Page:
################

0

Is Couchbase capable of storing multiple lists, each holds between 100,000-100,000,000 records?

The records are stored in a "data series" fashion (or delayed queue) and queried accordingly.


Example

List dataset structure:

  • id
  • list_id # the list the record belongs
  • next_check timestamp
  • status
  • some other fields..

Typical use case:

Select All records that have next_check in the past and a specific status.

SELECT * FROM RECORDS
WHERE next_check < now()
  AND status = X
  limit, offset

Then I can perform several actions:

  • Update the record with a new next_check/status values.
  • OR delete the record and insert a new one.

Questions

What I'm trying to understand is this:

  1. If Couchbase can handle such huge dataset?
  2. What is the best way to store and query such structure?
  3. and finally, is there any Couchbase limitation I need to pay attention to (i.e don't use more then 1000 buckets)?

Thanks!

eldad87
  • 195
  • 1
  • 13
  • How many lists are you likely to have? 10? 100? 5? Also, how selective is the query likely to be? Is it going to cover most of the records? Or just a small fraction of the records? – EbenH Sep 21 '17 at 21:29
  • I'm going to have 5-20 lists per customer, the max records in each list is depended on Couchbase's limitations. It doesn't mean that I need a bucket for every list... The query is going to cover all records, its like a 'durable queue' which store future events. – eldad87 Sep 26 '17 at 08:51

1 Answers1

0

To answer your questions, I will need to describe a few things about how Couchbase works.

  1. Couchbase stores JSON documents, which support arrays of objects, arrays, or primitive values. You could have a document for each customer, with one or more arrays holding lists related to that customer. The maximum size for a document is 20MB, though usually documents are much smaller. Still, it sounds like 20MB should be much bigger than you need for the lists associated with a customer. Alternately, you might want to store the list elements as documents in and of themselves. Do you have any reason to have separate lists for each customer? Data modeling in Couchbase is just as important as it is in relational databases, but the process is somewhat different. There are several good blog posts on the topic which you can find with your favorite search engine.

################

Data lines:
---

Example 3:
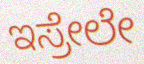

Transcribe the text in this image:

ಇಸ್ರೇಲೇ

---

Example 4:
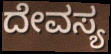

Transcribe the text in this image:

ದೇವಸ್ಯ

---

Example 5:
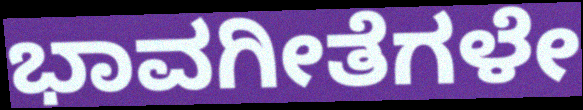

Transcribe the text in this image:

ಭಾವಗೀತೆಗಳೇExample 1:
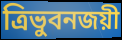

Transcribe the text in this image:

ত্রিভুবনজয়ী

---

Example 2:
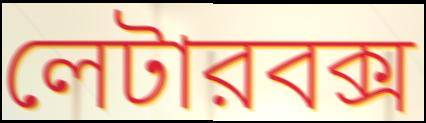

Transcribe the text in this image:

লেটারবক্স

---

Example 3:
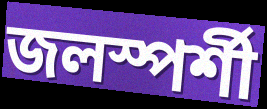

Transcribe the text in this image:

জলস্পর্শী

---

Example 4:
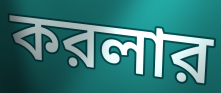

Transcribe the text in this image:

করলার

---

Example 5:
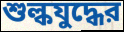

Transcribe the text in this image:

শুল্কযুদ্ধের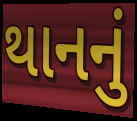
થાનનુંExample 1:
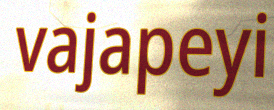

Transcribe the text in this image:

vajapeyi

################

Complete the following:
A. In the Couchbase thread, on what basis does the answer suggest that all of a customer's lists could be kept in one document?
B. Continue the Couchbase thread from the point at which it stops.

In response:
A. Couchbase stores JSON documents, which support arrays of objects, arrays, or primitive values, so a single document per customer could hold one or more arrays with that customer's lists. The answer also notes that the 20MB maximum document size sounds much larger than those lists would need.

B.
  2. Each document is stored as the value in a key-value store. The very fastest way to retrieve a document is via its key. Slower, but still pretty fast, is to have an index on whatever field you are querying on, such as next_check. Couchbase does support indexes on fields inside arrays. As with relational databases, the slowest way to access documents is via sequential scan of all records, and you don't want to do that if you can avoid it.
  3. Couchbase Buckets are collections of documents, each with a unique key. I.e., a keyspace. A Couchbase cluster is limited to 10 buckets, so you certainly can't have 1000 of them. Thus buckets are more analogous to the concept of "databases" in MySql or Oracle. Since Couchbase does not enforce schemas, there is currently no equivalent in Couchbase to the concept of "tables" in relational DBs.

Couchbase can certainly support Buckets with tens or hundreds of millions of documents, I have one with 38million 1kb documents on my laptop. Efficient querying, however, requires defining indexes to match the queries you run, having enough memory to hold your indexes and working set of documents, and possibly scaling the cluster across multiple nodes (which Couchbase makes really easy).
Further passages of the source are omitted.